1.Air moves through the nose and nasal cavity where it is filtered (hairs) and warmed. 2.Enters the pharynx (throat), a tube at the back of the mouth. The pharynx serves as a passageway for both air and food.
3.Enters the trachea (windpipe) which is made up of fibrous and elastic tissues and smooth muscle with about twenty rings of cartilage, which help keep the trachea open.
The trachea is lined with cilia and cells that secrete mucus. The mucus traps tiny particles of debris, and the beating of the cilia moves the mucus up and out of the respiratory tract, keeping the lungs and air passages free.
4.Air moves over or through the larynx (voice box) depending on whether you are speaking or not. 5.Into two large passageways in the thoracic cavity called the bronchi (singular = bronchus), each leading into a lung. 6. Into smaller passageways called the bronchioles.
Both the bronchi and bronchioles are surrounded by smooth muscle that helps support them and enables the nervous system to regulate their diameter.
7. The air then enters the alveoli (alveolus) which are hollow cavities at the ends of each of the bronchioles. They are grouped in clusters (like grapes). Capillaries surround each alveolus. - about 150 million alveoli in each lung.
Gas exchange Oxygen dissolves in the moisture on the inner surface of the alveoli and then diffuses across the one cell layer- walled capillaries into the blood. Carbon dioxide diffuses from the capillaries into the alveoli and is exhaled. *Remember diffusion
Breathing Breathing is the movement of air into and out of the lungs. It all works because of air pressure.

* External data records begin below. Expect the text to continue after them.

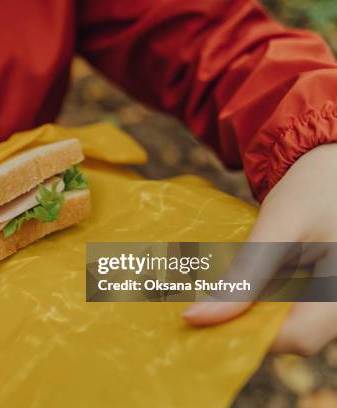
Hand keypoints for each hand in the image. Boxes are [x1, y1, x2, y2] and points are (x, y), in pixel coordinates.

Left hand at [183, 144, 336, 355]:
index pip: (299, 338)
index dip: (253, 334)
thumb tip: (196, 317)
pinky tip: (242, 284)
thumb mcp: (277, 230)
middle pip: (295, 334)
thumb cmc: (313, 189)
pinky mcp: (325, 289)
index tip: (212, 317)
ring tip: (222, 292)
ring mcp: (335, 297)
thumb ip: (244, 277)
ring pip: (293, 322)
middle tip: (208, 306)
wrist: (332, 165)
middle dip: (250, 324)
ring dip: (256, 312)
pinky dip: (265, 299)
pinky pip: (295, 306)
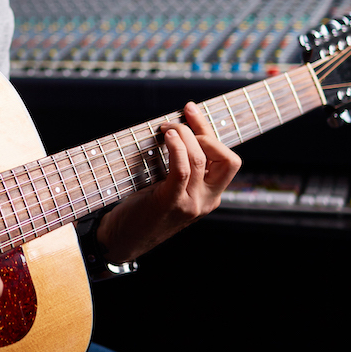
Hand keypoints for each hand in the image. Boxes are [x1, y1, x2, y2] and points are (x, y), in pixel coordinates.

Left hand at [97, 101, 241, 262]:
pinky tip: (165, 138)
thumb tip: (176, 129)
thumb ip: (180, 169)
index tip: (191, 110)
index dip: (210, 131)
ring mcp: (191, 204)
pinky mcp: (171, 202)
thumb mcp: (169, 189)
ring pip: (200, 158)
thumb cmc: (141, 210)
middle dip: (205, 132)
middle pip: (228, 159)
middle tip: (179, 120)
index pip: (228, 160)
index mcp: (210, 196)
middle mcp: (206, 201)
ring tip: (165, 128)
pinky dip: (176, 147)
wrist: (122, 241)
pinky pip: (182, 168)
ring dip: (182, 134)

The diaphragm is a large, flat muscle which separates the thoracic and abdominal cavities.
Diaphragm working http://www.youtube.com/watch?v=hp- gCvW8PRY http://www.youtube.com/watch?v=hp- gCvW8PRY
Steps in respiration: The normally dome-shaped diaphragm contracts, flattening. The rib cage rises which expands the chest cavity. This causes the lungs to expand, increasing the volume of the lungs and causing the atmospheric pressure (the pressure exerted by the air outside the body) to become greater than the pressure inside the lungs (pulmonary pressure). Air rushes in. This air inside the lungs causes the pulmonary pressure to become greater than the air pressure. This causes the air to move out of the lungs.
The system works because our lungs are sealed; each in a sac called a pleural membrane.
While we can control our breathing to some extent, breathing is not entirely voluntary. The nervous system, particularly the part of the brain known as the medulla oblongata, registers the amount of carbon dioxide in our blood and, when levels of CO 2 are too high, it causes nerve impulses which in turn cause the diaphragm to contract bringing air into the lungs. What is one potential problem with this system for people at high altitudes?